US Gross National Debt Spikes $1.2 Trillion in 6 Months, Hits $21 Trillion – These Dang Trillions Are Flying By So Fast, They’re Hard To See.

Wolf Richter wolfstreet.com, www.amazon.com/author/wolfrichter
The US gross national debt jumped by $72.8 billion in one day, on Thursday, the Treasury Department reported Friday afternoon. This March 16 is a historic date of gloomy proportions, because on this date, the US gross national debt punched through the $21 trillion mark and reached $21.03 trillion.
Here’s the thing: On September 7, 2017, a little over six months ago, just before Congress suspended the debt ceiling, the gross national debt stood at $19.84 trillion.
In those six-plus months – 132 reporting days, to be precise – the gross national debt spiked by $1.186 trillion.

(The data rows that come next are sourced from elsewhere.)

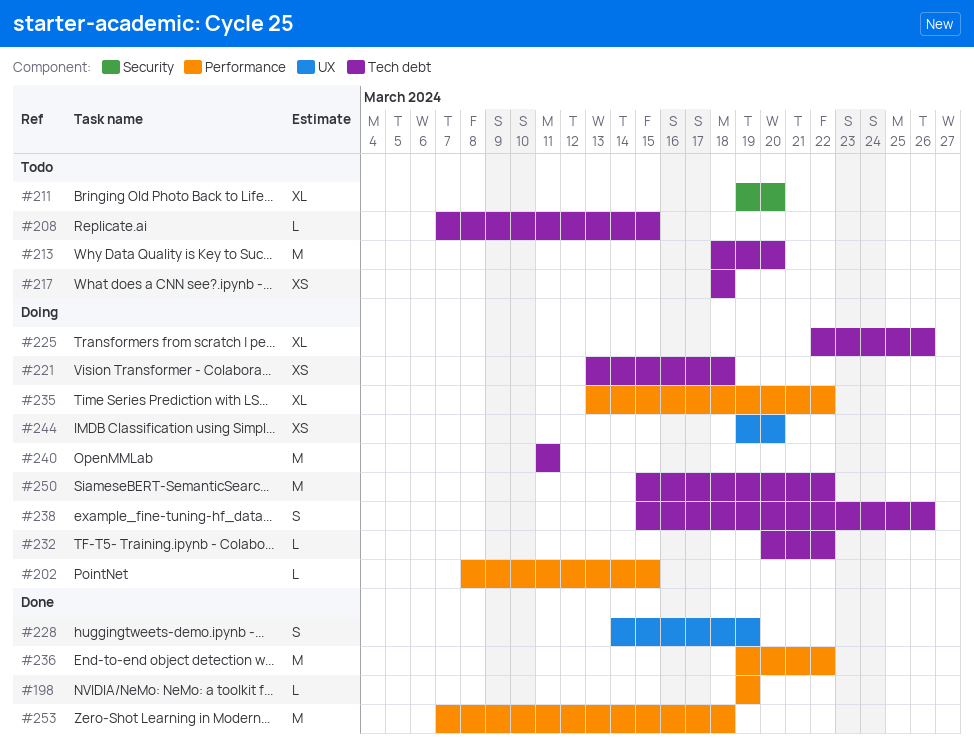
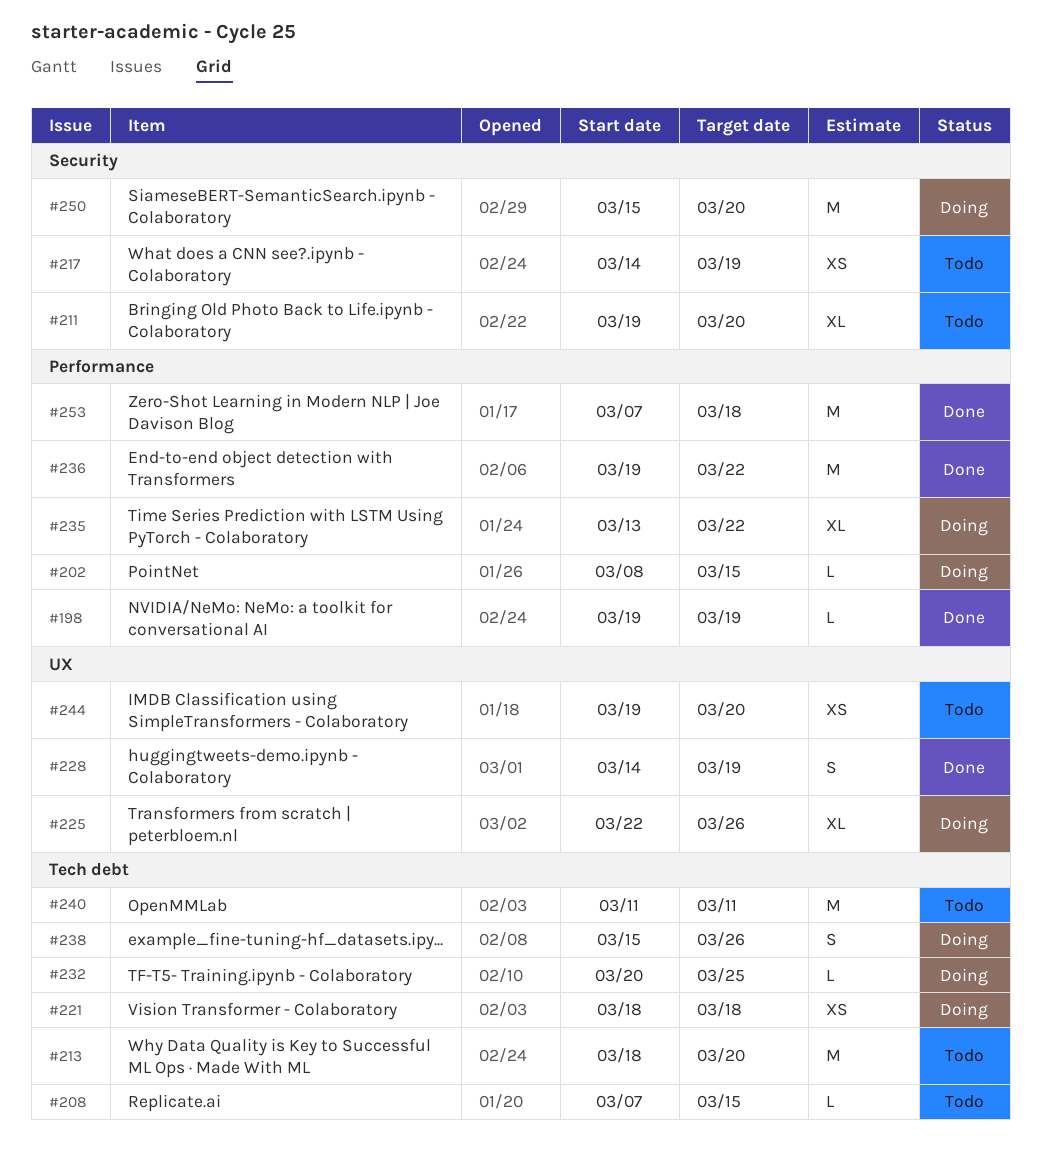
#217, label: Tech debt -> Security
#217, start: Mar 18 -> Mar 14
#217, due: Mar 18 -> Mar 19
#221, start: Mar 13 -> Mar 18
#225, label: Tech debt -> UX
#232, due: Mar 22 -> Mar 25
#240, status: Doing -> Todo
#244, status: Doing -> Todo
#250, label: Tech debt -> Security
#250, due: Mar 22 -> Mar 20

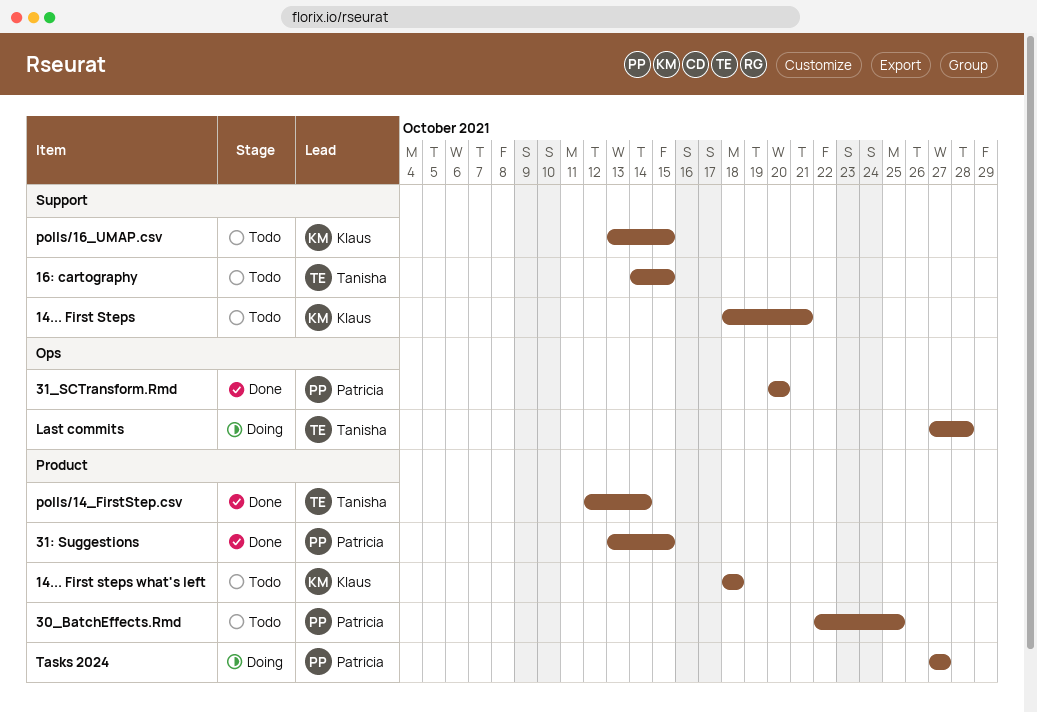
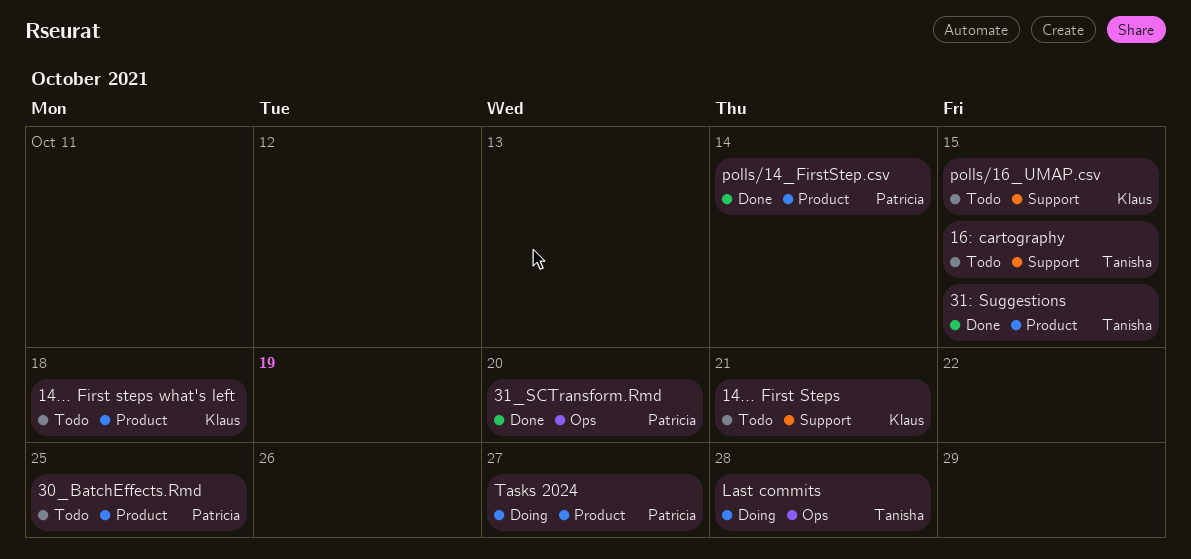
31: Suggestions, owner: Patricia -> Tanisha
polls/14_FirstStep.csv, owner: Tanisha -> Patricia

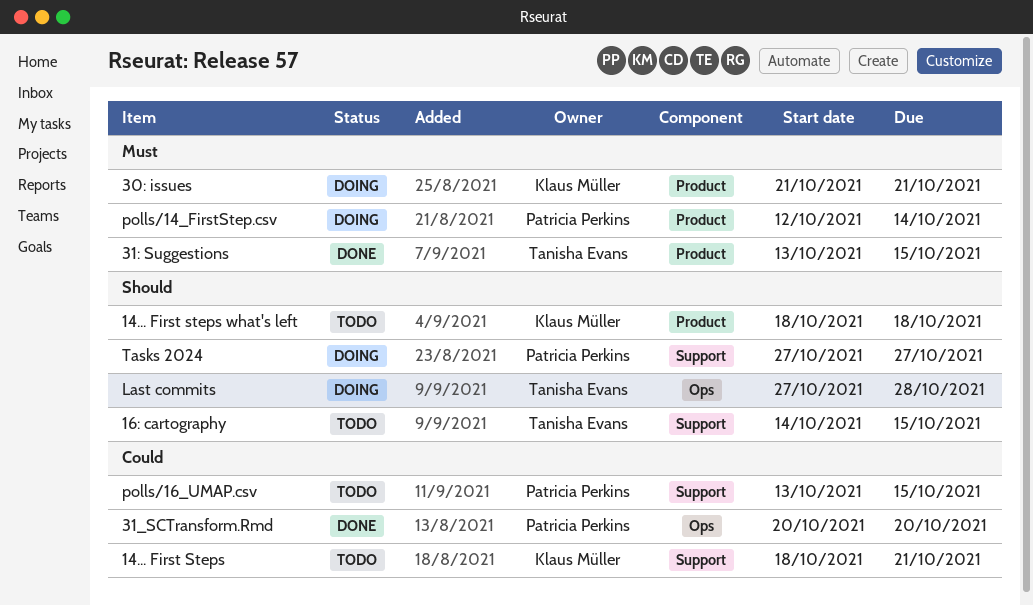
30: issues: none -> present
30_BatchEffects.Rmd: present -> none
polls/14_FirstStep.csv, status: Done -> Doing
polls/16_UMAP.csv, owner: Klaus Müller -> Patricia Perkins
Tasks 2024, label: Product -> Support

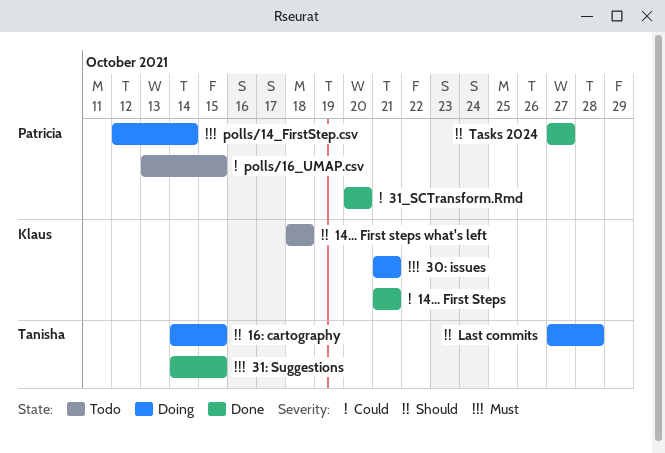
14... First Steps, status: Todo -> Done
14... First Steps, start: Oct 18 -> Oct 21
16: cartography, status: Todo -> Doing
31: Suggestions, start: Oct 13 -> Oct 14
Tasks 2024, status: Doing -> Done

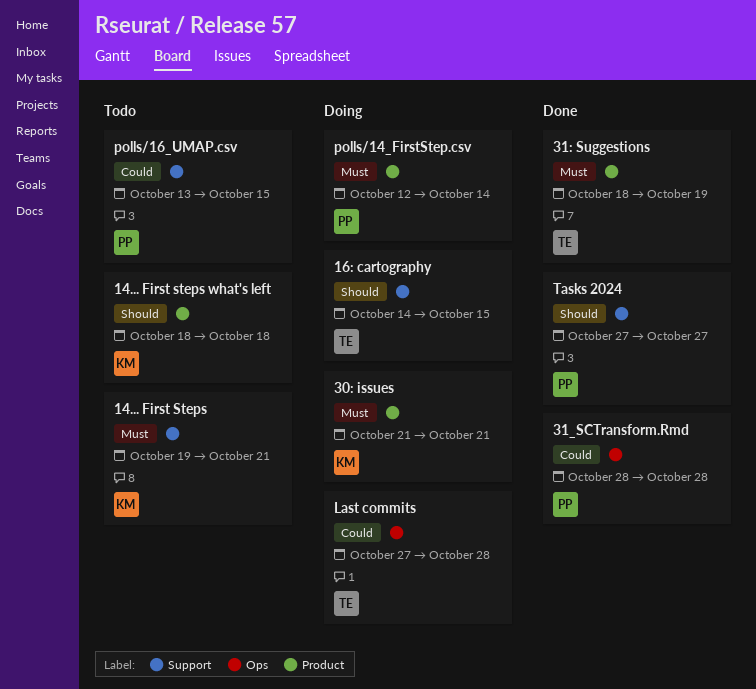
14... First Steps, status: Done -> Todo
14... First Steps, priority: Could -> Must
14... First Steps, start: Oct 21 -> Oct 19
31: Suggestions, start: Oct 14 -> Oct 18
31: Suggestions, due: Oct 15 -> Oct 19
31_SCTransform.Rmd, start: Oct 20 -> Oct 28
31_SCTransform.Rmd, due: Oct 20 -> Oct 28
Last commits, priority: Should -> Could

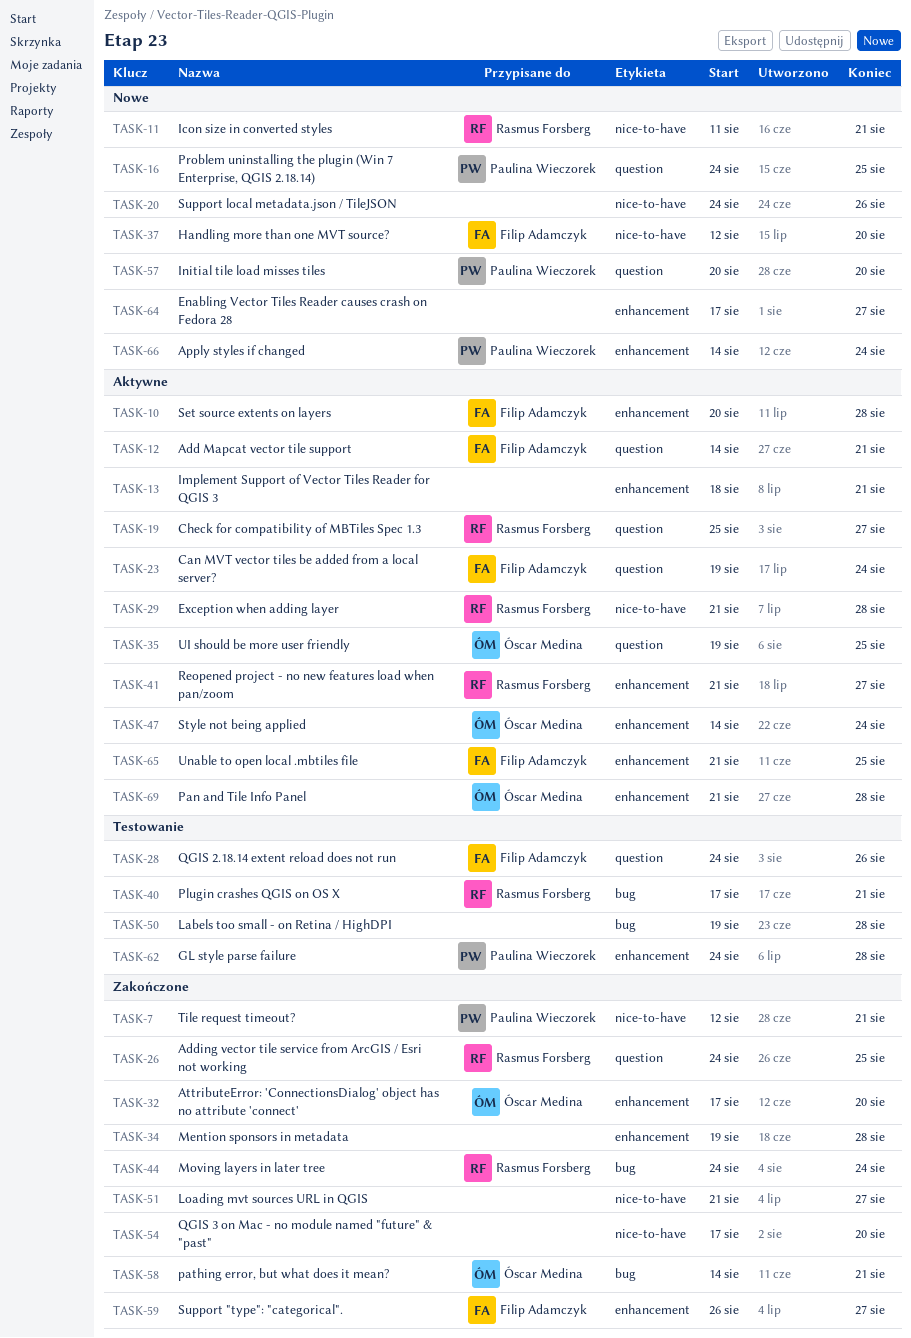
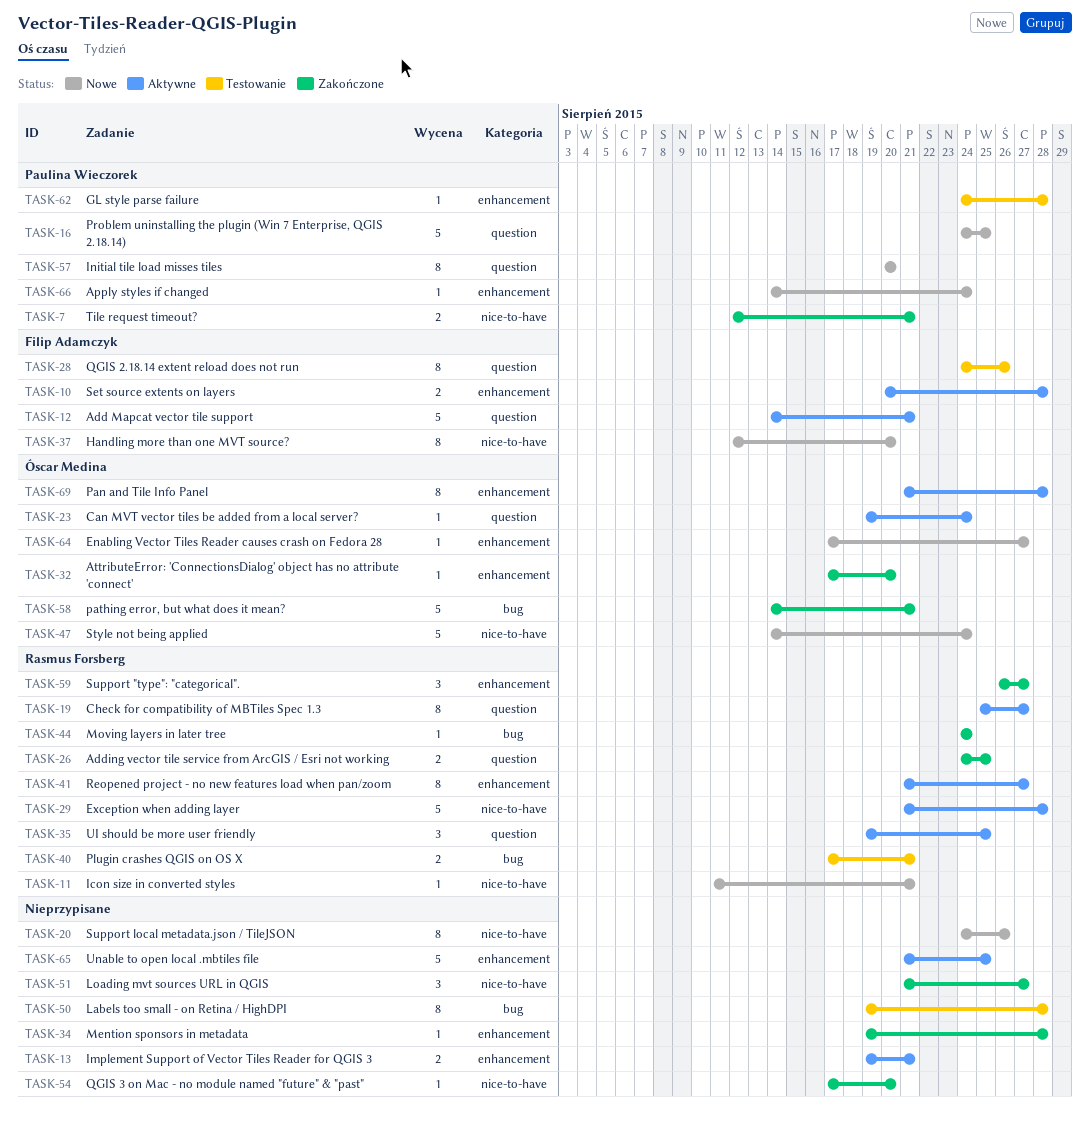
TASK-13, start: Aug 18 -> Aug 19
TASK-23, owner: Filip Adamczyk -> Óscar Medina
TASK-35, owner: Óscar Medina -> Rasmus Forsberg
TASK-47, status: Aktywne -> Nowe
TASK-47, label: enhancement -> nice-to-have
TASK-59, owner: Filip Adamczyk -> Rasmus Forsberg
TASK-64, owner: none -> Óscar Medina
TASK-65, owner: Filip Adamczyk -> none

I tell you, these dang trillions are flying by so fast, they’re hard to see. And we wonder: What was that? Where did it go?
Whatever it was and wherever it went, it added 6% to the gross national debt in just 6 months.
And with 2017 GDP at $19.74 trillion in current dollars, the gross national debt now amounts to 106.4% of GDP.
In the chart below, the flat spots are the various debt-ceiling periods. This is a uniquely American phenomenon when Congress forbids the Administration to borrow the money that it needs to borrow in order to spend it on the things that Congress told the Administration to spend it on via the appropriation bills. So that’s where we are, on this glorious day of March 16, 2018:

This was the largest spike in the gross national debt over a period of 132 reporting days, going back to 2011. Perhaps during the depth of the Financial Crisis, when all heck was breaking loose, and when credit was freezing up, and when millions of people lost their jobs, and when the government stopped receiving payroll deductions from them, and when capital gains turned into losses, and when corporations were drowning in red ink and not paying taxes either, in other words, when tax receipts collapsed due to the crisis, and expenditures for unemployment and other things jumped, well then the debt might have increased more sharply in a time span like this. But not since then.
This chart shows the changes in the gross national debt on a rolling 132-reporting-day basis, going back to 2011:

And this is happening in a booming economy when the debt shouldn’t increase at all as booming tax receipts would match, or more than match, government expenditures. But hey, not in this brave new world.
Despite the boom times – and they’re likely as good as they’re going to get – the government is already forecasting record issuance of net new Treasury debt in order to fund the surging deficits. And the market will have to absorb this debt, just as the Fed has started to unload Treasuries from its balance sheet.